Diese oberfränkische Turnierform führt uns in analoge Zeiten zurück. Zeiten, in denen der Liter Benzin (umgerechnet) 80 Cent kostete (was die Zeitgenossen bereits damals als „unverschämte Abzocke“ empfanden) und versucht wurde, Turniere nach Schweizer System mittels Auslosungskarten einigermaßen gerecht abzuwickeln. Helmut Kohl war Bundeskanzler und „Milli Vanilli“ stand ganz oben in der Gunst des Publikums. Es gab noch keine Computer mit Schachprogrammen und irgendwie lebte man auch.
Die Besonderheiten dieser Turnierform wurde im ersten Bericht dazu schon ausführlich beschrieben. „Man hat 3 Leben“, d.h. mit 3 Minuspunkten scheidet man aus dem Wettbewerb aus, es wird händisch ausgelost und Mehrfachpaarungen sind durchaus nicht ungewöhnlich. Insbesondere der letzte Punkt trat diesmal in einer Häufigkeit auf, die nachdenklich machte. Besonders betraf dies diesmal Peer-Rouven Trede und Leonid Markovych, die sich in den ersten vier Runden gleich dreimal mit Christoph Stäblein bzw. Thilo Koop auseinanderzusetzen hatten.

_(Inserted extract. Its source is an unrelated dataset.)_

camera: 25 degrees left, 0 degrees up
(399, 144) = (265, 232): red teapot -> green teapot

Ein Umstand, der möglicherweise künftig zu einer kleinen Änderung führen wird: Keine Paarungs-Wiederholungen in den ersten beiden Runden. Wohltuend machte sich die verkürzte Bedenkzeit (3 Min. + 2 Sek) bemerkbar, die eine ansonsten ausufernde Turnierlänge in Grenzen hielt – trotzdem endete das Turnier erst nach 23.00 Uhr. Am Ende waren es einmal mehr zwei Spieler, die das Rennen unter sich ausmachten: Marco Frohberg und der Sieger der Erstausgabe Steffen Neutsch.
Letzterer war es auch, der Marco zum Schluss mit einem Remis eliminierte und damit erneut als Gesamtsieger vom Platz ging.

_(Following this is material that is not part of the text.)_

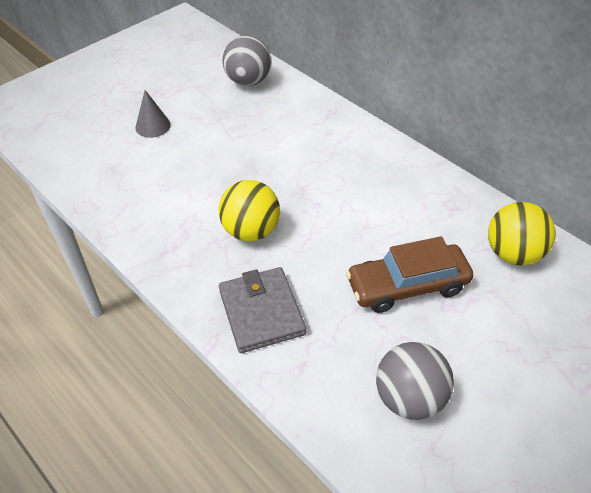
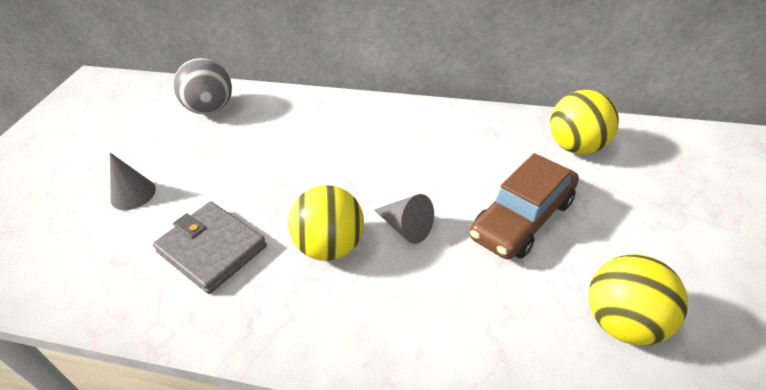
camera: 30 degrees left, 5 degrees down
(261, 312) = (413, 324): grey wallet -> grey wallet (212, 249)
(313, 245) = (406, 227): none -> grey cone
(409, 397) = (623, 322): grey ball -> yellow ball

Den vollständigen Turnierablauf kann man der folgenden Tabelle entnehmen:
Jeder, der nach dem Verlust seines „dritten Lebens“, das Turnier verlassen musste, durfte sich am Preistisch bedienen.

Ich denke, wir werden auch im zweiten Halbjahr diesen Spaß in unser Veranstaltungsprogramm aufnehmen.